I seriously could scream.
There is no reason you can’t communicate with me.
Everything is a game.
It’s so exhausting.
You go 6 weeks without a peep.
We don’t hear a word from you and then there you are.
Expecting us to drop what we have planned, what we are doing, to accommodate your schedule.
I can only do so much.
If you don’t call or you don’t text for over 6 weeks I am no longer responsible for the fact that they don’t care what you do or when you will be back.
You did that.
At some point you have to acknowledge that this is just stupid.
We are going on 2 years.
New attorneys and talking like a robot so that nothing can be used against anyone.
Pathetic and it’s only hurting the kids.
You get to me.
Yes you do.
You get to me because you are so damn frustrating.
You have the life you want.
You have a new wonderful family and you drive around that nice truck we used my savings to buy you. You help take care of your children at your convenience.
You should be super happy.
So let everyone else be.
Just think as soon as you finish things here you can marry her and make that life official.
Exciting stuff right!?
SO DO IT!
Where we are right now is your fault.
I made some mistakes and I did some stupid stuff but where we are right now at this moment is ALL you.
ALL of it could have been avoided if you could have just done the things you were supposed to do.
I knew you would be an ass to me.
I don’t even care, it was worth it to get away from you.

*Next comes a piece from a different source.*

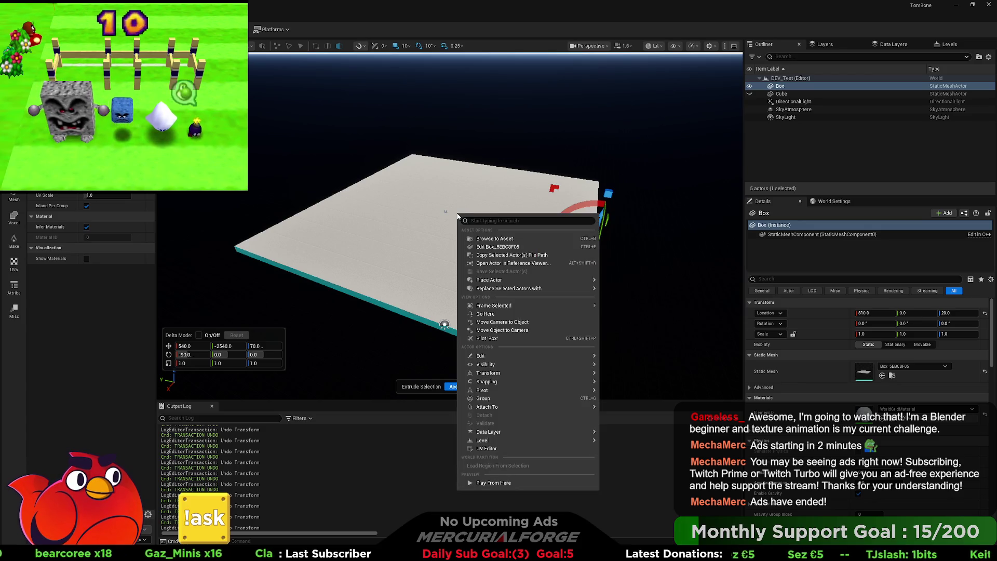
{"action": "mouse_move", "coordinate": [514, 394]}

To not have to deal with your immature, helpless, selfish, miserable self.
She can have that.
To disappear for over a month though and now tell me when and where they need to be.
Or I am depriving you?
Get over yourself.
Get over yourself, pull your head out of wherever it’s stuck and think about your kids.

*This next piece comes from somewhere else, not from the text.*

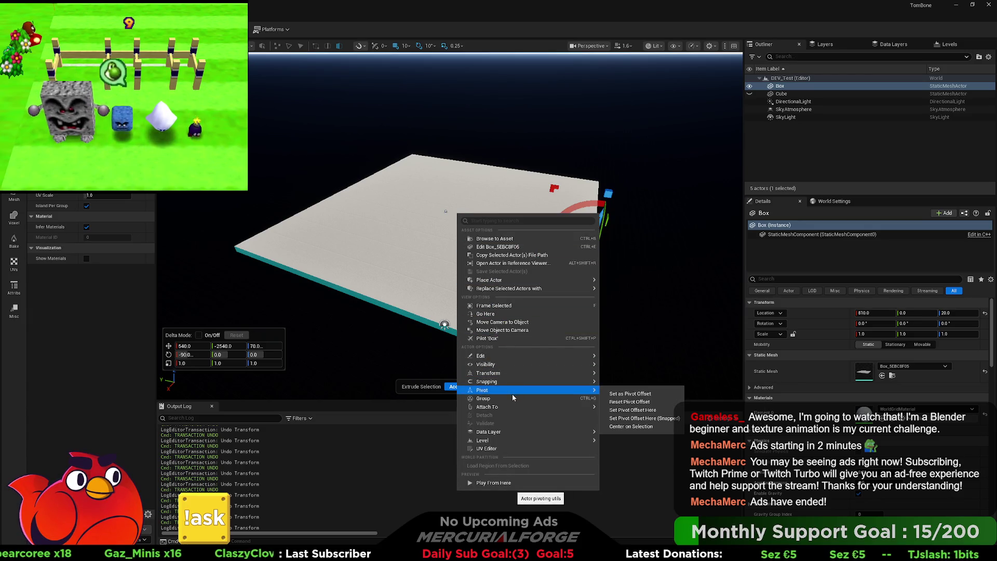
{"action": "left_click", "coordinate": [628, 393]}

Think about how they feel not hearing from you for 6 weeks.
Not even a text.
Not even a how are you guys doing?
Would you want to go hang out with you after that?
There are 2 people in your family that make an effort with the kids.

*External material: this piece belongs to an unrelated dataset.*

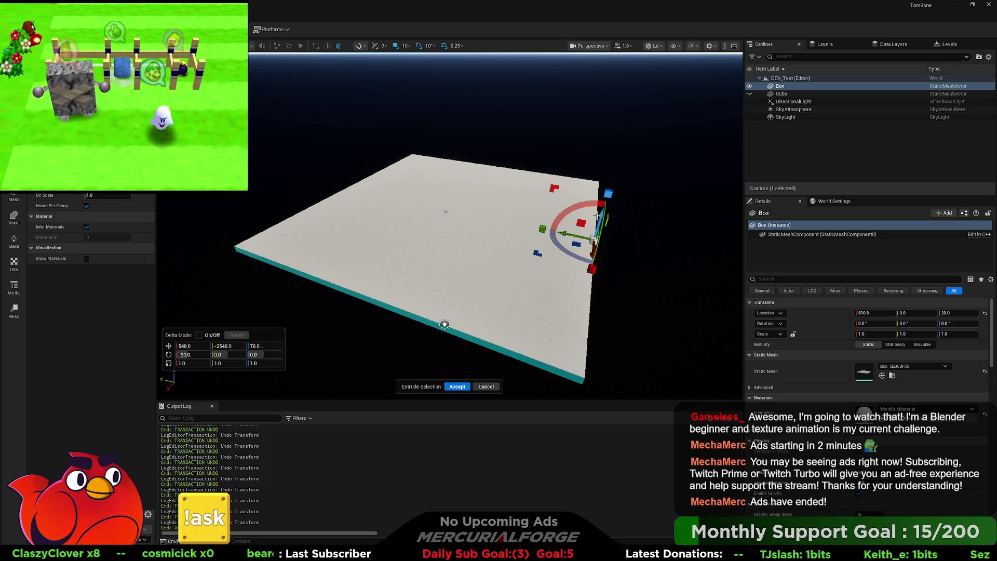
{"action": "left_click_drag", "start_coordinate": [598, 215], "coordinate": [609, 194]}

You wonder why they don’t want to do things?
It takes every ounce of self-control I have to tell those kids that you love them and miss them.
Every teeny tiny ounce of control I have.
I don’t say a negative word, not one.
It takes all I have to bite my tongue but I do because it isn’t their fault I chose an ass.
You don’t deserve them anymore.
I want the boys here by 10am.
You have a daughter too you loser and last I checked this wasn’t the You Show.